### What is needed
In the text on post-COVID testing demand, which months does the speaker say could be pretty fallow within the U.S.?

### Study text

####################

And personally, I think we are going to see a pretty strong - we are assuming right now within the U.S., call it, June, July, August could be pretty fallow. I think as things come down, people get up. But dollars to dots, next fall, you know what? People didn’t get the flu this year. They didn’t get sick as people start to get out again, there is going to be a lot of people getting sniffles, getting all kinds of stuff.
And whether it is COVID or not, the fear of COVID is going to create an enduring demand. And by that point, all the peripheral vendors candidly will be gone. And it is going to be the big folks with the installed bases and the most automated basis that will prevail.
And so I think we feel really good as we listen to all of our customers, they want the automated platforms. They are using up their non-automated stuff just because they bought it, and they can’t wait to really start just running Panthers in our tests.

####################

### Source data
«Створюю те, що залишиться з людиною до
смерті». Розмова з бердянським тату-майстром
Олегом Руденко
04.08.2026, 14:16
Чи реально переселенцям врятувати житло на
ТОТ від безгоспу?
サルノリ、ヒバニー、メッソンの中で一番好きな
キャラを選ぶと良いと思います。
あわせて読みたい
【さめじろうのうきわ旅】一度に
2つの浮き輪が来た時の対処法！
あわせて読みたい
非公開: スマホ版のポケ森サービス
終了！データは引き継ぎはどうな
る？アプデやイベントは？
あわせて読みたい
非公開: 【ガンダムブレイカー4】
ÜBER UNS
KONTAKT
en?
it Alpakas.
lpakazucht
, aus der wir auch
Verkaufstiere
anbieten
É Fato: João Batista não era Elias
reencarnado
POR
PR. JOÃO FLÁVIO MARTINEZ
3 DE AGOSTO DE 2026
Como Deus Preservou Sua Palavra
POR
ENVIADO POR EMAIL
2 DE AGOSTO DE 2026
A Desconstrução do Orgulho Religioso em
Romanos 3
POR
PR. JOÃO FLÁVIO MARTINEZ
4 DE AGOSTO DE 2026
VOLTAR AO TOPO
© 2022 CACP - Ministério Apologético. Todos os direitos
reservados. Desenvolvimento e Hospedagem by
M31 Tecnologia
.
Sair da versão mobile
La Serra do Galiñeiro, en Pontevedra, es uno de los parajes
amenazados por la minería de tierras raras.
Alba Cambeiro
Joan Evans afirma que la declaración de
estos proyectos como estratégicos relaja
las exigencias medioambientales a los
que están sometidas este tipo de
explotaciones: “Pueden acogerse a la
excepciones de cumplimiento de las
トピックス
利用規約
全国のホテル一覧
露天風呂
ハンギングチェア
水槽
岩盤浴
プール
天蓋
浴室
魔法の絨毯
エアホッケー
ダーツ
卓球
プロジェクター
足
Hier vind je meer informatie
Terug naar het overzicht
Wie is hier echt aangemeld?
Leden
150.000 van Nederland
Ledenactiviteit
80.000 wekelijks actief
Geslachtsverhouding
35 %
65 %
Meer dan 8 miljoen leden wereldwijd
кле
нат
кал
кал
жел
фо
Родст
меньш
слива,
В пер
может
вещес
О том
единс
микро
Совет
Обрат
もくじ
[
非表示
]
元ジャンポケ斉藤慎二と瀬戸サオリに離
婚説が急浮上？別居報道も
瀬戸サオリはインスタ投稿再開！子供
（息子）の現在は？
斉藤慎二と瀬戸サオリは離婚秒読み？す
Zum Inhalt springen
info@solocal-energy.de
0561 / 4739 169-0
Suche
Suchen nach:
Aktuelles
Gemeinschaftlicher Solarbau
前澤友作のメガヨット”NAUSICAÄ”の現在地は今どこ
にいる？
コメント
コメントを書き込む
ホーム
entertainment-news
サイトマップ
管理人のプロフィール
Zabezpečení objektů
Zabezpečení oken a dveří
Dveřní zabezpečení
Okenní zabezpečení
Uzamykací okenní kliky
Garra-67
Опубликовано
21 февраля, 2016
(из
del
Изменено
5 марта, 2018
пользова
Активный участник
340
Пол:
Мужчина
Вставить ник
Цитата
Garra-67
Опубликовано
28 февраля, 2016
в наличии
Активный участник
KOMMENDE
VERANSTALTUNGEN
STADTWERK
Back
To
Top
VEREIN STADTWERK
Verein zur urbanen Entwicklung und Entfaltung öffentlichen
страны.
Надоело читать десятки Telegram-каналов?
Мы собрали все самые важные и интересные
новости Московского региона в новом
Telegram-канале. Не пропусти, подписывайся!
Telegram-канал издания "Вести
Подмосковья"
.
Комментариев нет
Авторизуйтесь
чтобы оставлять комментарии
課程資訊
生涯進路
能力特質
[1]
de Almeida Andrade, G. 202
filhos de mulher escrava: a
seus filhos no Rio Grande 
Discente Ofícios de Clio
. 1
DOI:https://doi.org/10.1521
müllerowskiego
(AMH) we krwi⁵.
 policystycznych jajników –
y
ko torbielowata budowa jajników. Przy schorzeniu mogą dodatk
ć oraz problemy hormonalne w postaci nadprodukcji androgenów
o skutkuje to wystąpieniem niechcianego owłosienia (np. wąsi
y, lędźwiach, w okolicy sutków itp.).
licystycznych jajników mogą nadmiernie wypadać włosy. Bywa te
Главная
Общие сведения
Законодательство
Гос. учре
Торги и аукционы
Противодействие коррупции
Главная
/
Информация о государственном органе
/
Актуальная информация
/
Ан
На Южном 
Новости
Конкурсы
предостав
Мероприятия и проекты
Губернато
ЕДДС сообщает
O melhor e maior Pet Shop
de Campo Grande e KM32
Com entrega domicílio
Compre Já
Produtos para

####################

### Response box
June, July, and August.